● Required action
Set down the data below once more, precisely as it reads.

Records from a data source
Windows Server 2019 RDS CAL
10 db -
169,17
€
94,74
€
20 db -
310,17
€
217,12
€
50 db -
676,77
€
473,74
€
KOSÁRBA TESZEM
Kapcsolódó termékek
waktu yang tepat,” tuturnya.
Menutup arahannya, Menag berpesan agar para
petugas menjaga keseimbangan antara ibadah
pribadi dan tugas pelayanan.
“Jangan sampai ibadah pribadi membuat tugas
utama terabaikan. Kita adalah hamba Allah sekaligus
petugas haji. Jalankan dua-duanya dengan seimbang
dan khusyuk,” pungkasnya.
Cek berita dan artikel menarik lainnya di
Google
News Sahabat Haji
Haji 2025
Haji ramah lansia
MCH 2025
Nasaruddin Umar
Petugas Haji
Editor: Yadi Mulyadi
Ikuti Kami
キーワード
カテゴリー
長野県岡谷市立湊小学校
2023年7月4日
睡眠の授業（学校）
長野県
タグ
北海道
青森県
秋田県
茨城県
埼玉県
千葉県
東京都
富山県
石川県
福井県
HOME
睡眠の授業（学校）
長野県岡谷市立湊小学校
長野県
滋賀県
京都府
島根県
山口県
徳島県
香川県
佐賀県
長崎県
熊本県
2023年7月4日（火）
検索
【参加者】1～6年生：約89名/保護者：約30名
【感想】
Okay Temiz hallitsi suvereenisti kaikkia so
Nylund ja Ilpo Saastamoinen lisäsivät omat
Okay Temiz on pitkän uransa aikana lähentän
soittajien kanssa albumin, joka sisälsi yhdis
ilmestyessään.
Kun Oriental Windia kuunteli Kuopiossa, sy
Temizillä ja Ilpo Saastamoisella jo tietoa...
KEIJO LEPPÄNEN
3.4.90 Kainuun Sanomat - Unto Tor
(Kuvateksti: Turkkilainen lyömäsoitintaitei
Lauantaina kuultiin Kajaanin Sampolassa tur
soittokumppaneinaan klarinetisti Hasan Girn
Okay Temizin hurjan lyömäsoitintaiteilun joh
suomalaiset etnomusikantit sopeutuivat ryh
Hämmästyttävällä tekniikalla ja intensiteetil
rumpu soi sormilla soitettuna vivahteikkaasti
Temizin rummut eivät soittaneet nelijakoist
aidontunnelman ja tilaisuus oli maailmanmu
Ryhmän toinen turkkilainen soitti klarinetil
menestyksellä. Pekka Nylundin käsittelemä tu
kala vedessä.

● Answer to this exercise
Windows Server 2019 RDS CAL
10 db -
169,17
€
94,74
€
20 db -
310,17
€
217,12
€
50 db -
676,77
€
473,74
€
KOSÁRBA TESZEM
Kapcsolódó termékek
waktu yang tepat,” tuturnya.
Menutup arahannya, Menag berpesan agar para
petugas menjaga keseimbangan antara ibadah
pribadi dan tugas pelayanan.
“Jangan sampai ibadah pribadi membuat tugas
utama terabaikan. Kita adalah hamba Allah sekaligus
petugas haji. Jalankan dua-duanya dengan seimbang
dan khusyuk,” pungkasnya.
Cek berita dan artikel menarik lainnya di
Google
News Sahabat Haji
Haji 2025
Haji ramah lansia
MCH 2025
Nasaruddin Umar
Petugas Haji
Editor: Yadi Mulyadi
Ikuti Kami
キーワード
カテゴリー
長野県岡谷市立湊小学校
2023年7月4日
睡眠の授業（学校）
長野県
タグ
北海道
青森県
秋田県
茨城県
埼玉県
千葉県
東京都
富山県
石川県
福井県
HOME
睡眠の授業（学校）
長野県岡谷市立湊小学校
長野県
滋賀県
京都府
島根県
山口県
徳島県
香川県
佐賀県
長崎県
熊本県
2023年7月4日（火）
検索
【参加者】1～6年生：約89名/保護者：約30名
【感想】
Okay Temiz hallitsi suvereenisti kaikkia so
Nylund ja Ilpo Saastamoinen lisäsivät omat
Okay Temiz on pitkän uransa aikana lähentän
soittajien kanssa albumin, joka sisälsi yhdis
ilmestyessään.
Kun Oriental Windia kuunteli Kuopiossa, sy
Temizillä ja Ilpo Saastamoisella jo tietoa...
KEIJO LEPPÄNEN
3.4.90 Kainuun Sanomat - Unto Tor
(Kuvateksti: Turkkilainen lyömäsoitintaitei
Lauantaina kuultiin Kajaanin Sampolassa tur
soittokumppaneinaan klarinetisti Hasan Girn
Okay Temizin hurjan lyömäsoitintaiteilun joh
suomalaiset etnomusikantit sopeutuivat ryh
Hämmästyttävällä tekniikalla ja intensiteetil
rumpu soi sormilla soitettuna vivahteikkaasti
Temizin rummut eivät soittaneet nelijakoist
aidontunnelman ja tilaisuus oli maailmanmu
Ryhmän toinen turkkilainen soitti klarinetil
menestyksellä. Pekka Nylundin käsittelemä tu
kala vedessä.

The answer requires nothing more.